Advertisement

Campaign ’96 : MEDIA : From a Warehouse Full of Perspectives Emerges Journalists’ Spin on Debate : A stew of conflicting opinions eventually yields the day-after line--that Clinton won while the GOP whined.

Share
TIMES STAFF WRITER

The media create their conventional wisdom like a stew.

A lot of different people and ideas and charges converge--as they did at the Republican presidential forum Thursday night in New Hampshire. The campaign aides try to add their spice to the concoction. The post-event polls begin to trickle in. And voila, the conventional wisdom, or CW as the political junkies know it.

At first, as the debate unfolded, media reaction to it was a muddle. But by the day after, a single view had come to prevail--one that CBS News summarized in its nightly news broadcast Friday. The debate, anchorman Dan Rather said, was “New Hampshire’s version of Snow White and the eight Republican candidates, all of them grumpy.”

As reporters watched the debate from the warehouse holding area that was provided for the media by WMUR-TV in Manchester, they groaned or laughed at various points throughout. Such markers could easily provide clues about how the debate would be analyzed as journalists struggled to compress it into news.

Advertisement

*

“You can’t help but be affected by what’s going on here,” said Jon Margolis, a Chicago Tribune political analyst. “You may not want to be affected by it, but you are.”

“You just admit that nobody knocked your socks off and wait to see the first polls,” said Al Hunt of the Wall Street Journal.

A few minutes after the debate ended, a crew from ABC-TV’s “Nightline” interviewed a series of reporters and found a cacophony of competing views. One reporter suggested that Sen. Bob Dole had fared well, another said he lost the debate by not winning it with a knockout. One suggested former Tennessee Gov. Lamar Alexander had looked lame and complaining. Another said he had clearly won points.

One television producer, watching the scene both on television and in the press room, predicted that the media would quickly pick up one “hot” moment. It was when Dole complained about the photos of him being used in the negative ads put out by publisher Steve Forbes. As replacements Dole offered his own family photos including one with his wife, Elizabeth, and his dog, Leader.

*

Indeed, the scene was part of evening television news shows and was featured on the front page of the New York Times, whose lead article was on the debate.

But as reporters and analysts digested the events of the 90-minute campaign confrontation, which involved eight candidates and touched on a series of issues ranging from trade to Social Security, one theme began to dominate in their reports--that the assault of negative television ads had become personal.

Advertisement

By the morning after, political analysts had begun to suggest that the battering the Republican candidates were giving each other was diminishing any potential candidate who emerges from the primary process. And if there was a winner in the debate, it was the man almost certain to be the Democratic nominee, President Clinton.

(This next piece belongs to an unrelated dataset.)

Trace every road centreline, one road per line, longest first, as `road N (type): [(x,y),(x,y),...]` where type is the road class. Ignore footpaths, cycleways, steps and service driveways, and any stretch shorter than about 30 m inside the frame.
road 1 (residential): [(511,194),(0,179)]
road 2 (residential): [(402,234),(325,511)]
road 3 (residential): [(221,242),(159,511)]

Curtis Wilkie of the Boston Globe, for example, compared the field of Republicans to “schoolchildren, making petulant complaints.” He likened the event to a 1972 Democratic debate when one fringe candidate brandished a rubber rat that he said was the local newspaper, the Union Leader.

Chicago Tribune writers in Friday’s paper called the debate “one long negative ad,” and a columnist from the Philadelphia Daily News suggested that the candidates “needed a dose of Prozac or a cloud of tear gas” to tone down the encounter.

More sedately, David Broder of the Washington Post called the exchange “entertaining, but probably indecisive.”

By Friday, with polls of viewers beginning to trickle in, a consensus seemed to be growing that Alexander and commentator Patrick J. Buchanan had helped themselves at the session. Dole and Forbes may have stayed steady or even hurt their chances throughout the day.

CNN’s polls among New Hampshire Republicans who viewed the debate showed Buchanan leading the race with 26%, ahead of Dole with 23%, Alexander at 18% and Forbes at 15%. The polls also showed that a third of those interviewed felt that their view of Alexander had “improved” because of the debate.

Advertisement

*

But almost 24 hours later, the networks were still focusing on the “bloodletting,” as ABC-TV correspondent Jim Wooten called the debate. And Wooten, like other political experts, worried that the real loser in such sessions would not be the losing candidates in Tuesday’s primary, but the electorate that was being turned off by the fray.

As he stood in the latest snowstorm, Wooten asked, “Is this any way to pick a president?”